© Нина Андреевна Синицына, дизайн обложки, 2017
ISBN 978-5-4485-2909-2
Создано в интеллектуальной издательской системе Ridero
Долго бунтовать будем
Смоется дождем
самое крепкое самое терпкое вино крови
в зернах граната
будем бунтовать в караванах
смеясь до колик
и одним словом возводя взгляды в разноцветный звездопад
туманная дымка ночи вырвет прогорклый вздох
оттого что здесь никогда не была тем, кем мечтаю быть
и никогда здесь не буду
но караван движется плавно
перетекает ногами огромных гусениц
с поклажами на дробных спинах
лошадьми с ошарашенными зрачками
бегущими ко мне от меня
долго бунтовать будем
выпивая небеса целиком
небеса которые лишь являются зеркальным отражением нашей падшей земли
где мы одинокие звезды
Сердце
Призрак Гоголя самозабвенно чертей погоняет красть черевички
на крыше сидит хмельной Модильяни
тычет в небо потухшими спичками
с завязанным ртом поет мое сердце себя не жалея себя вынимая
люди боялись казаться слабее
безропотно суть свою истребляли
призрак Гоголя царапает землю
плачет надрывно над мелочным вздохом
с крыши падает вниз Модильяни
рассыпав все спички в подарок прохожим
с завязанным ртом молчит мое сердце
в панцирь закрывшись замуровавшись
так мы захотели так мы предрешили
возрадуйтесь люди над пыткой вчерашней!
Была бы Фрида со мной
Была бы Фрида со мной
научила бы боль терпеть
разукрасила б красной рукой
стены у каждых дверей
выпивали бы с ней вино
окисляясь черной халвой
заплели бы цветы в волосах
небывалой мертвой петлей
танцевали б на костылях
запинаясь падая ввысь
распевали бы гимны в траве
о тех кто грунтует мир
исчезали бы солнцем бесцветным
о любви забывая надменно
разрезали бы вены сердца
ножницами двойного рожденья
Рассвет скоротечен
Знаешь, папа, я все еще та девочка, которая держит тебя за руку и вдыхает утренний воздух перед спуском вниз, к детскому саду.

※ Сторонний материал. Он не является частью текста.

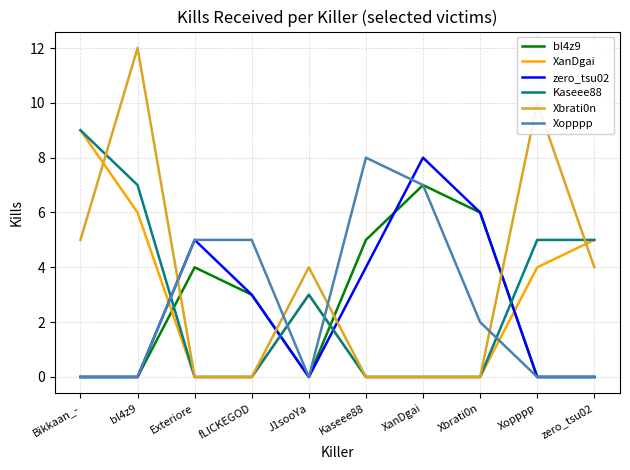

Between which two adjacent categories do Xbrati0n and Xopppp first intersect?

bl4z9 and Exteriore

Тогда мы обозревали город, но когда я была в Чите позже, папа, то ли застройка, то ли воспоминания подвели, лишь ближайший район относительно виднелся при спуске с холма.
Каждое утро мы останавливались перед походом в детский сад, потому что ты хромал. Мы втроем: ты, я и тросточка отдыхали две минуты и шли дальше. И при каждой такой остановке во мне боролись две неосознанные мысли. Несформированные, бессловесные ощущения.
Одновременно. Грусть за твою боль в ноге и твою усталость.
И странно манящее чувство при взгляде на далекие дома впереди. Мысли переносились в будущее, и я каким-то образом радовалась, что у меня все где – то там, жизнь на горизонте. Свежее, успокаивающее уютное понимание, что еще так много всего интересного дальше. И жить долго. И я защищена с нашими соединенными руками.
Папа, будущее давно наступило. И я чувствую себя старушкой, а другим мои слова – детский сад, ибо ну что я там могла видеть и испытать. Но было же. С лихвой. И вот мне будто 60. Глупой Нине.
И города были, папа, и самолеты, поезда. Разноговорящие люди. Великие памятники, концертики в небольших клубах. Предательства, близкая дружба, смерти, свет. Любовь, изобилие, паника, страшные внезапности. Банальная рутина и яркие взрывы.
Тут так заведено, папа: никаких лишних всполыхов, нужен скоростной режим. И никому никогда не жаловаться, все успевать. Горбатиться, учиться, жениться. Белка в колесе – это еще самый комфорт, папа.
И хорошо, когда есть развлечения помимо и деньги на лишнее.
И все хорошо, папа, все как надо, намного больше ответственности, и мне нравится её нести, проза жизни, папа. Все уместно, папа. Все правильно в этой окружающей жестокости и этом равнодушии, человек ко всему привыкает, папа. И усталость хуже галстука душит, но кому я рассказываю, папа, тут все такие, других и не сыщешь. И даже не было никогда тех трудностей, которые испытывал ты в годы войны, моя жизнь в сравнении – сплошная изнеженность.